# INSTRUCTIONS TO FOLLOW:
Return every line of the data below that contains the word "from".

** Opening EXTRACTED ENTRIES block **

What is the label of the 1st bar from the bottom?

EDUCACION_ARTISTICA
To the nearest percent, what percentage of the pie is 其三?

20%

** Closing EXTRACTED ENTRIES block **
** Opening EXTRACTED ENTRIES block **

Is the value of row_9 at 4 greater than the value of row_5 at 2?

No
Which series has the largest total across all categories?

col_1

** Closing EXTRACTED ENTRIES block **
** Opening EXTRACTED ENTRIES block **

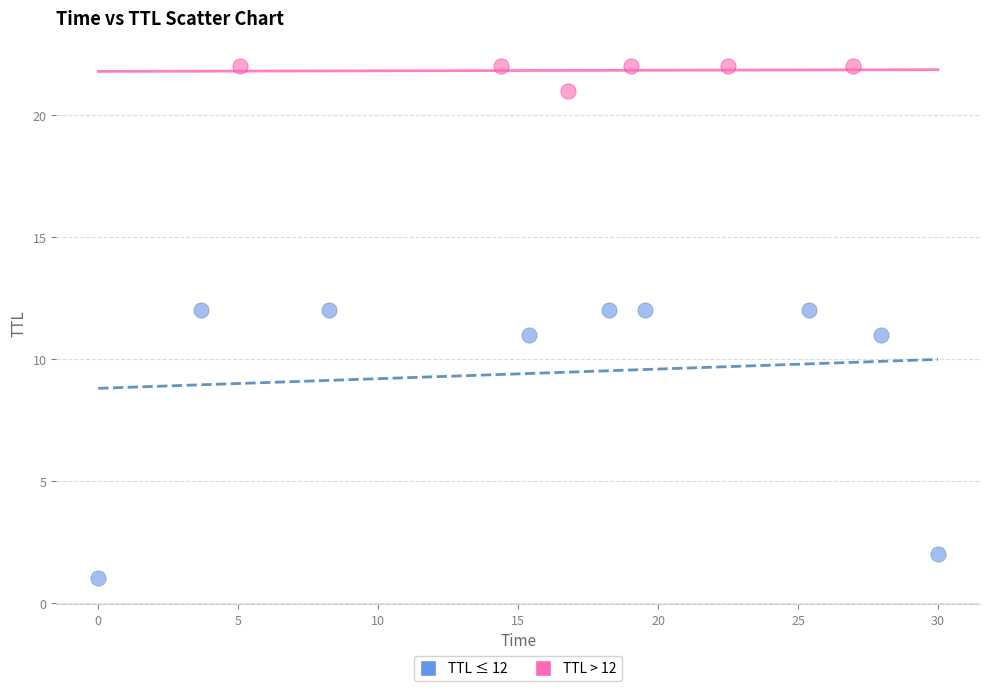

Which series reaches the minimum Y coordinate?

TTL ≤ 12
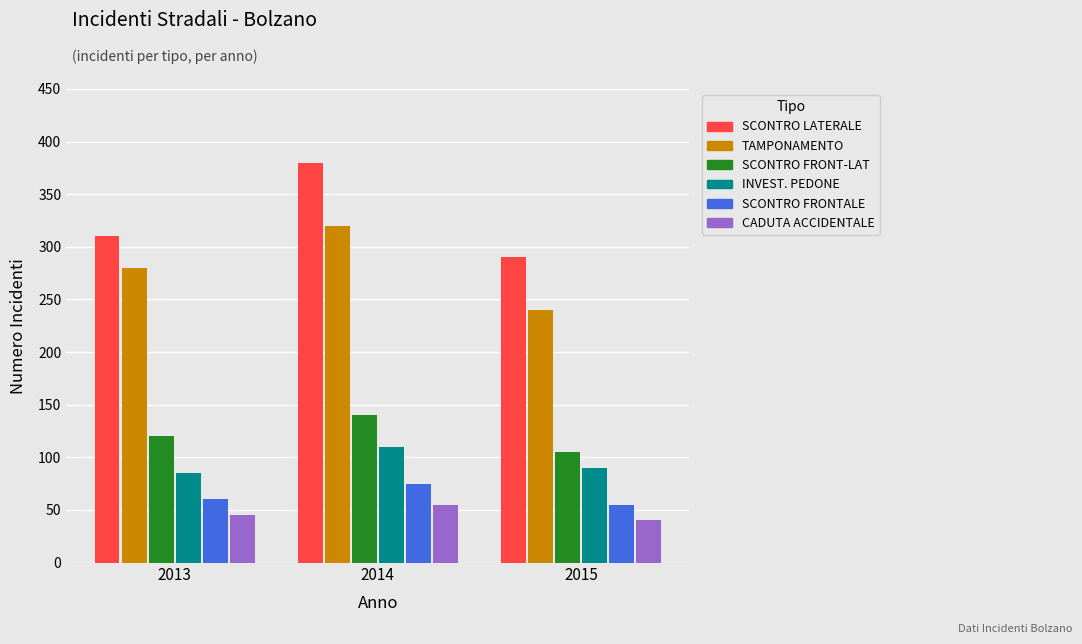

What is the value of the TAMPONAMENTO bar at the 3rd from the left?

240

** Closing EXTRACTED ENTRIES block **

# YOUR RESPONSE:
What is the label of the 1st bar from the bottom?
What is the value of the TAMPONAMENTO bar at the 3rd from the left?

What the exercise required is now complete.